Forum Moderators: phranque
I was thinking of setting both to be directroy indexes then 301'ing the incorrect url to the proper url, is that ok to do?
DirectoryIndex index.htm index.html
RewriteCond %{THE_REQUEST} ^[A-Z]+\ [^/]*/index\.html?\ HTTP/
RewriteRule ^(.*)index\.html?$ http://example.com/$1/ [R=301,L]
The mod_rewrite code, while appearing to have redundant lines, is correct: It looks for /index.htm or /index.html in any directory, and ONLY if the client originally requested either of those does it do the redirect. This prevents it from trying to redirect the internally-generated requests that result when DirectoryIndex is applied. Without this construct, you would get an 'infinite' loop.
Note that if you have problems with this working in subdirectories, you may need to add
RewriteOptions inherit
RewriteEngine on
To prevent unnecessary redirects and keep your search listings looking clean, always refer to index pages as "/" in your on-site links, and try to get your inbound links updated to refer to your index pages that way.
Simple, huh? ;)
Jim
it all sounds ok actually except for this bit:
To prevent unnecessary redirects and keep your search listings looking clean, always refer to index pages as "/" in your on-site links, and try to get your inbound links updated to refer to your index pages that way.
would absolute links achieve the same thing? I use them already, and *most* incoming links are going to the correct place, it just looks like the engines got confused since both .htm and html worked for a while...a long while I'm afraid.
also, since I'm taking a pretty big hit already due to this screw up, would I be better off just renaming the offending files to avoid all this entirely? hmmm...if I rename to .htm, then set the index to just .htm and 301 redirect the .html to the .htm, would that work?
and one more, since this site is on my own server now is it possible to control the directory index for each directory in the site? I don't have many instances of this really, so that is an option if it's doable.
can you tell I stressed yet? :)
We're getting into several different topics here...
First, for best results and a "professional look" the index page URL should be http://example.com/
It doesn't matter what the filename is -- DirectoryIndex in each directory's .htaccess file can resolve that for you.
URLs are not necessarily equal in any way to filepaths or filenames, as the use of mod_rewrite demonstrates.
Then we have the relative, absolute, and canonical URL reference topic:
<a href="http://example.com/"> Canonical URL </a>
<a href="/somepage.htm"> Absolute URL-path </a> (specifies absolute path from server root)
<a href="../somedir/somepage.htm"> Relative URL-path </a> (specifies path relative to current location)
The terms are mis-used more often than not, so I wanted to define my terms...
Jim
I'm fairly sure that the engines have indexed both index.html and .htm since the directory index was set to both but NOT because others are linking to both, I think either my site is linking to both somewhere or the engines just figured it out and found both versions. So, that leads me to these questions:
1) What issues can that cause? Dup content penalty (I seem to be ranking ok)? Does this dilute PR at all? Anything else? FWIW both versions have the same PR and backlinks right now.
2) I would like to have both versions work since I unfortunately have both in different areas of the site and there are too many to run around renaming. Assuming my site is linking to both somewhere incorrectly and I fix that by linking to /, then set the Directory Index in each directory correctly, will that solve the problem best?
3) As long as I can't find any external links linking to the wrong version of these index files, all the links and PR I see on those isn't real, right?

━━━

** Activity list **
(1) Answer these three questions using the forum thread on index page redirects, one answer per line and marked to match:
(a) What would happen without the construct that redirects only when the client originally requested /index.htm or /index.html?
(b) Which line may need to be added if the redirect has problems working in subdirectories?
(c) What does an absolute URL-path specify?
(2) Translate this sentence from the forum thread on index page redirects into Spanish: "URLs are not necessarily equal in any way to filepaths or filenames, as the use of mod_rewrite demonstrates."

━━━

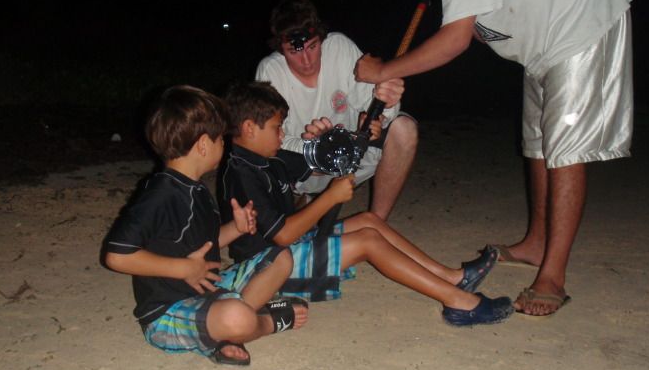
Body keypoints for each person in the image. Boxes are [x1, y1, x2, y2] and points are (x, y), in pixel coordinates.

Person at [356, 0, 633, 317]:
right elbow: (481, 34)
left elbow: (453, 42)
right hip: (544, 46)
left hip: (583, 21)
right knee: (539, 143)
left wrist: (385, 70)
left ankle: (553, 275)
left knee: (565, 149)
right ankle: (536, 243)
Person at [218, 81, 513, 327]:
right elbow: (282, 235)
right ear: (249, 128)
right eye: (277, 128)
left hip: (287, 249)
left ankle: (452, 278)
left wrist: (357, 138)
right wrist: (330, 197)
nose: (283, 135)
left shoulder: (271, 158)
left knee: (369, 220)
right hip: (266, 270)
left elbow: (323, 161)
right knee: (368, 241)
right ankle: (459, 303)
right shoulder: (241, 174)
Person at [101, 85, 308, 366]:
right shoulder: (160, 195)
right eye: (221, 138)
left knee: (280, 257)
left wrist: (235, 228)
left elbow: (204, 244)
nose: (225, 144)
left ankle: (227, 331)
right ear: (202, 145)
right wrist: (185, 269)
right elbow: (116, 256)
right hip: (168, 313)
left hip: (208, 289)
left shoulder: (195, 189)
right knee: (236, 316)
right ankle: (265, 323)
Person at [255, 0, 417, 220]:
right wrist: (318, 148)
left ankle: (376, 221)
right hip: (307, 171)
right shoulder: (270, 71)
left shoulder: (339, 47)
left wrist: (382, 114)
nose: (307, 61)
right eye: (295, 51)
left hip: (352, 160)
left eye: (313, 46)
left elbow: (376, 103)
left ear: (321, 37)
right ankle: (308, 199)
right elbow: (269, 141)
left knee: (404, 128)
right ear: (281, 48)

━━━

** Numbered responses **
(1)
(a) You would get an "infinite" loop.
(b) RewriteOptions inherit
(c) The absolute path from the server root.

(2) Las URL no son necesariamente iguales en modo alguno a las rutas de archivo ni a los nombres de archivo, como demuestra el uso de mod_rewrite.